И Синев внезапно умолк…
Его крупная, чисто-русская, немного расплывчатая фигура, с большой темно-русой бородой, вдумчивыми серыми глазами, еще глубже ушла в кресло, на котором он сидел; левая рука нетерпеливо терла высокий лоб, тогда как правая лежала без движения на ручке кресла.
— Это небольшая история, впрочем, в то время меня очень интересовавшая, и если желаете — я вам ее расскажу.
В согласии слушателей нельзя было сомневаться.
— Посланный моим покойным отцом в Лондон, чтобы изучить условия иностранной торговли[26], я, благодаря привезенным с собою рекомендациям, скоро нашел себе место в одной из лондонских фирм. Изумлению моему не было предела, когда я узнал, что должен служить даром, только ради практики.

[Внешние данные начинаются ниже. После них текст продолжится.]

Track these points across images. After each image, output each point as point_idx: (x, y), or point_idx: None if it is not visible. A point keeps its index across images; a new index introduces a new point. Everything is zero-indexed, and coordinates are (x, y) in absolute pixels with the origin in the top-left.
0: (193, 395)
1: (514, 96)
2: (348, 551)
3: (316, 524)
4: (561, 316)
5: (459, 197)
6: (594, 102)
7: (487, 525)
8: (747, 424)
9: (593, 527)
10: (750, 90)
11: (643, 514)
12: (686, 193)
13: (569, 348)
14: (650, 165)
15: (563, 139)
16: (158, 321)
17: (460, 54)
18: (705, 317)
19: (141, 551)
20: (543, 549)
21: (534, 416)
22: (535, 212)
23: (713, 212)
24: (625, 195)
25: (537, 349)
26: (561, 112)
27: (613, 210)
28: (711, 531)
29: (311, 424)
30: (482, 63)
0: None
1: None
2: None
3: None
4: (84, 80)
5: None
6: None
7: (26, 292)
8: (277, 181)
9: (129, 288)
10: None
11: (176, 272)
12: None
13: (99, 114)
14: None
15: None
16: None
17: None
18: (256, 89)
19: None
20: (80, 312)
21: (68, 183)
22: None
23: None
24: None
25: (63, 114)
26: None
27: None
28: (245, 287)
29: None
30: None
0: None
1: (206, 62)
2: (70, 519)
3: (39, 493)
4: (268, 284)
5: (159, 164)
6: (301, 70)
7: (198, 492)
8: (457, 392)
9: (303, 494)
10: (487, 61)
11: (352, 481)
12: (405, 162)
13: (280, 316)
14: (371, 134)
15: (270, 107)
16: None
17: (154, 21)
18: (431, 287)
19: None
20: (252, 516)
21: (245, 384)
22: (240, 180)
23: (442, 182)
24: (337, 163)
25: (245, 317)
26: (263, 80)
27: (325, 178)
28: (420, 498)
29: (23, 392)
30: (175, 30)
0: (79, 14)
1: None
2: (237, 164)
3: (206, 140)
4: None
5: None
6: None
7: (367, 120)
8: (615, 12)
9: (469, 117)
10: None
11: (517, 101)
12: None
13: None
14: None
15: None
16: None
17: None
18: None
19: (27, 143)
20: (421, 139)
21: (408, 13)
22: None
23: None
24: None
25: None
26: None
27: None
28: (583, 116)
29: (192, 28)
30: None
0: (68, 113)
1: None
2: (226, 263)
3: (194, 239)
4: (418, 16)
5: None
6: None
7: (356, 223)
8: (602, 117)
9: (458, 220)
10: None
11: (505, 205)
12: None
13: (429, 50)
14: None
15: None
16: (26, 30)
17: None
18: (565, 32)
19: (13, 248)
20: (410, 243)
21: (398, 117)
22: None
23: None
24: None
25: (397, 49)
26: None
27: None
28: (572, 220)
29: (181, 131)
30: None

Долго думать мне было нельзя, и уже на другой день я сидел в темноватом бюро моих новых хозяев, усердно выписывая всевозможные коносаменты и счета.
К моему изумлению и, нужно прибавить, к нескрываемому удовольствию, в числе служащих фирмы Куксмун и К° я встретил моего соотечественника, Василия Венедиктова.
Кто из вас, господа, не знает, как приятно встретить на чужбине земляка? Одна возможность говорить на родном языке, после постоянных «oh yes! All right!» англичан, невольно заставляет сейчас же сойтись со своим соотечественником.
Это случилось и между нами. Не прошло и двух дней, как я и Вася стали неразлучными друзьями. Вы смеетесь, господа, но ведь четверть века отделяют вас от того времени, когда еще верили в дружбу, когда скептицизм далеко не так сильно владел сердцами людей.
Я жил на Chester-square, а мой приятель ютился где-то недалеко от самого City. В будни занятия в office (конторе) настолько утомляли нас, что о прогулках или развлечениях вечером не было и речи, — каждый из нас был вполне счастлив вернуться к себе домой, пообедать, выпить четверть пинты хорошего портера и взять какую-нибудь книгу с тем, чтобы сейчас же задремать, пока резкий голос служанки не разбудит к чаю. Но зато в субботу вечером и все воскресенье мы посвящали время увеселениям всякого рода, начиная от бесцельного шатания по Пикадилли и кончая поездками в Итон, Вульвич и прочие интересные по своему прошлому города и местечки. В одно из воскресений мы попали на скачки, в небольшой городок New-Market.
— Проклятый городишко! — ворчал мой приятель, раздосадованный проигрышем на скачках; большая часть наших скромных средств перешла в широкие карманы букмекеров.